Saturday, November 24, 2018

James J. Trott: Missionary to the Cherokees, 2

In the fall of 1830, James J. Trott, a Methodist missionary to the Cherokee Indians in Georgia, was immersed into Christ at Overall's Creek, four miles from Murfreesboro, Tennessee.[1] Upon hearing the news of Trott's baptism, Methodist leaders set out to diminish his influence. By that time, he had served among their clergy for nearly a decade. Yet, the next published minutes of the regional Methodist conference included the following note: "James J. Trott, without an appointment." No reason was given.[2]

Trott soon realized that his separation from the Methodists was inevitable.
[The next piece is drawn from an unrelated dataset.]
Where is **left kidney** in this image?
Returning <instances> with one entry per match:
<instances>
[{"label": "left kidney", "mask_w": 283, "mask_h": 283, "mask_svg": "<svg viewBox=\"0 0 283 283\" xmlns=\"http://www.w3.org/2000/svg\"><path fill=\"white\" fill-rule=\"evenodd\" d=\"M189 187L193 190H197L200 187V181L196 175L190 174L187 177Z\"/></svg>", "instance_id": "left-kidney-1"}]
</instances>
Not only were they refusing to employ him anymore, more importantly, his disagreements with the denomination extended far beyond questions about the proper subject and mode of baptism. In the spring of 1832, he wrote a letter to a Mr. McLeod, Methodist Superintendent of Cherokee Missions. Trott stated that in addition to the practice of sprinkling infants, he had come to reject the authority of all human creeds and the denominational habit of treating human opinions as though they were matters of revealed faith. In particular, he renounced the notion, spelled out in the Methodist book of discipline, that the Lord expected him to adhere to John Wesley's creeds as his standard for teaching. He also rejected the polity of the Methodist Church with its four orders of bishops and five types of tribunals. He concluded his letter by describing his predicament and announcing his decision:
Thus, you see, I am compelled to refrain from preaching what I believe to be the truth, to preach what I cannot believe, to suffer expulsion, or to withdraw. I prefer the latter.[3]
From then on, Trott considered himself a mere Christian and associated with the movement that Alexander Campbell called "the present reformation."

But this change did not dampen his commitment to making disciples among the Cherokee Indians. As noted in the previous post, in the early 1830s, the State of Georgia had brutally persecuted Trott, along with dozens of other missionaries, because he refused to take an oath of loyalty to the state which denied all Indian land claims. Still, according to the Cherokee Census Roll of 1835, he was then still residing in Georgia. According to the census, he lived near Oothcaloga Creek where he owned a mill. The record further indicates that Trott, whose first wife died in 1830, had since remarried, and that the two children from the first marriage were also living with him.[4]


[1] Tolbert Fanning, "James J. Trott: Messenger of the Church of Christ at Franklin College, Tenn., to the Cherokee Nation," Gospel Advocate 11 (March 25, 1869), 271-73.

[2] James J. Trott, Letter to Alexander Campbell, Millennial Harbinger 3, no. 8 (August 6, 1832), 389.

[3] Ibid., 389-90.

[4] Copies of Manuscripts in the Office of the Superintendent for the Five Civilized Tribes, Muskogee, Oklahoma: Cherokee Census Roll of 1835, Compiled from Original Record selected by Grant Foreman, 14: 224. The entire entry for James J. Trott reads as follows: "Three Cherokees, 1 white marriage; 2 readers of English, they owned a mill; one weaver, 1 spinster, 2 descendants of reservees."